I RECENTLY READ Jim Stergios’s critique of the approach that the Lawrence Public School system has taken to reforming the once failing district. He argued that instead of working with the unions to make the sweeping reforms we’ve witnessed over the past three years, the Lawrence school system should have instead chosen to fully “charterize” the entire district. This would include firing all teachers in the district and making them reapply for their jobs, as well as disbanding the school committee. I strongly disagree.
As state representative and then as state senator, I represented the city of Lawrence in the Massachusetts State House for 17 years. After watching years of continued failure in the schools, with dismal test scores, high dropout rates, and far too few high school seniors going on to college, I can say with confidence that I’m encouraged to see the Lawrence Public School system heading in the right direction.
MCAS scores are up; since the receivership was put in place, the percentage of students scoring proficient or above on the math portion of the MCAS increased dramatically, from 26 to 44 percent. The graduation rate for Lawrence High School is closing in on 70 percent, and the number of seniors going on to pursue higher education is on the rise.
At the center of this impressive turnaround is Superintendent Jeff Riley, who came to Lawrence in 2012 after the school system was put into state receivership and a “Lawrence Turnaround Plan” was created by the Massachusetts Department of Education. Jeff is a visionary leader in education, one who isn’t afraid to try new things and is deeply devoted to putting students before all else.
Given the chaotic blame game that had taken place for years prior to the receivership, those of us helping with the transition thought the strategy during the first few years of the turnaround should be to block out the noise so Jeff could just do the job at hand. Jeff expanded on this vision, however, and it has paid off in dividends.
From day one, he began outreach to community organizations, understanding that his role as superintendent stretched far beyond the public school system itself. His recent vision to extend the school day in Lawrence involved recruiting community partners to provide enrichment activities, which saved costs by not having to hire teachers and staff to run additional activities and lessons in house. This decision also created and strengthened bonds between schools and the surrounding community, providing students with a network of support and enriching civic life in the process.

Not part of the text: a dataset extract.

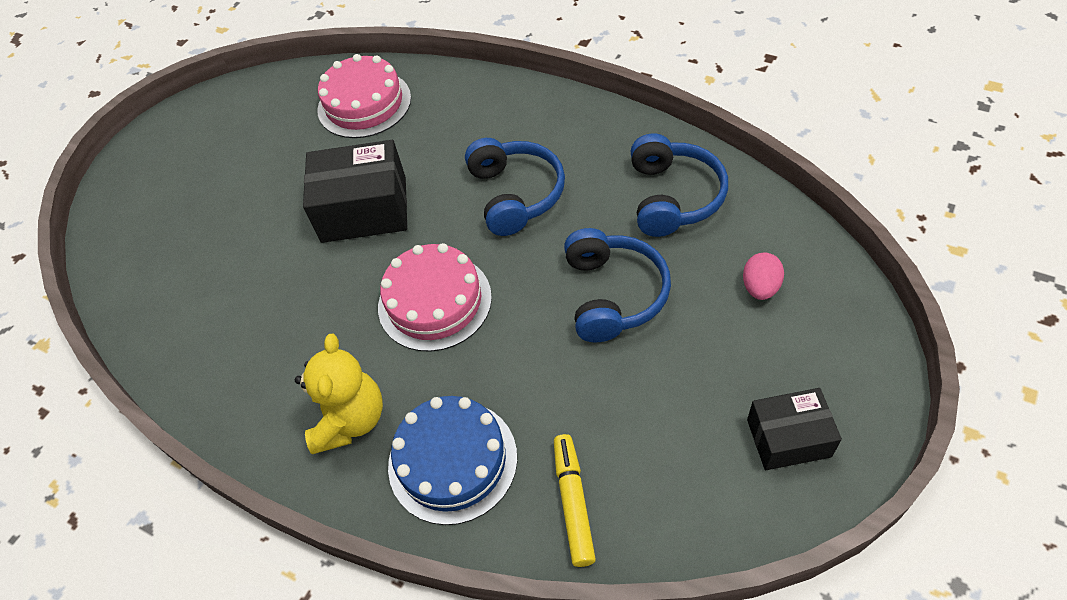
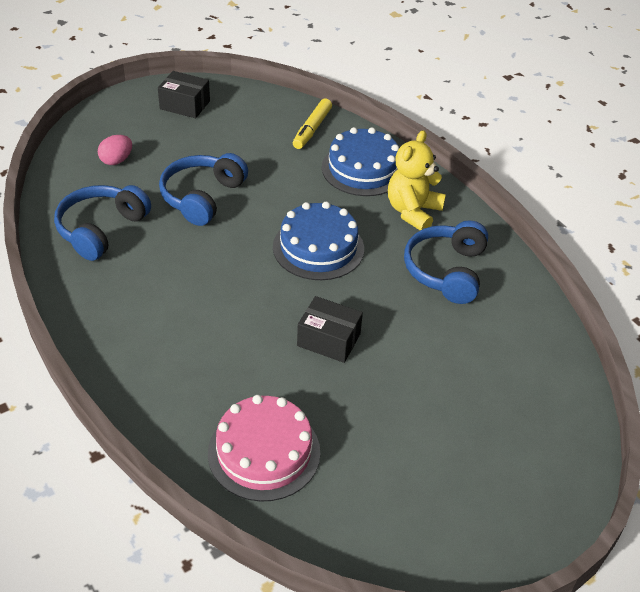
camera: 160 degrees left, 10 degrees down
(364, 209) = (328, 340): black box -> black box, size x0.62
(434, 301) = (318, 248): pink cake -> blue cake
(516, 194) = (203, 288): blue headphones -> blue headphones (446, 271)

Jeff has continued in this spirit of collaboration by engaging with teachers, having recently negotiated a new contract with the union that gives teachers a direct voice in decision making, while creating pay incentives based on performance rather than seniority.
Jeff is known for saying that “90 percent of the teachers, in my opinion, were great, good or working hard to improve, and I can work with those kind of people.” He leveraged the knowledge and lived experiences of those 90 percent of teachers, creating a teacher leadership team in each school to work with principals on changes to curriculum and other suggestions for improvement.
With all this progress, it is also important to remember that real, lasting change can take time. I remember speaking at an event about the Lawrence Turnaround Plan at the Harvard Kennedy School with Jeff in late 2013. While talking to students – some of whom were former teachers – about the incredible changes taking place in Lawrence, I also said that we couldn’t expect to win every year. While everything has looked promising so far, some years there won’t be growth.
Managing expectations is important and can be challenging work, but we can’t let the inevitable negativity detract from the very real progress that has been made, in tangible ways like test scores and graduation rates, and in many more subtle ways like the partnerships and community strengthened under Jeff’s leadership.
While some may want to see change happening even faster, the receivership has been a huge success thus far, and Jeff’s commitment to collaboration has strengthened the city of Lawrence in ways an MCAS score will never reveal. The city took brave steps forward, learning from the best teachers about what was working and introducing bold new initiatives, including charter school partnerships and other collaborations. Throughout it all, Jeff has done the right thing by focusing on what matters: our kids.
Barry Finegold is a founding partner of Dalton & Finegold and the former state senator from the Second Essex & Middlesex District.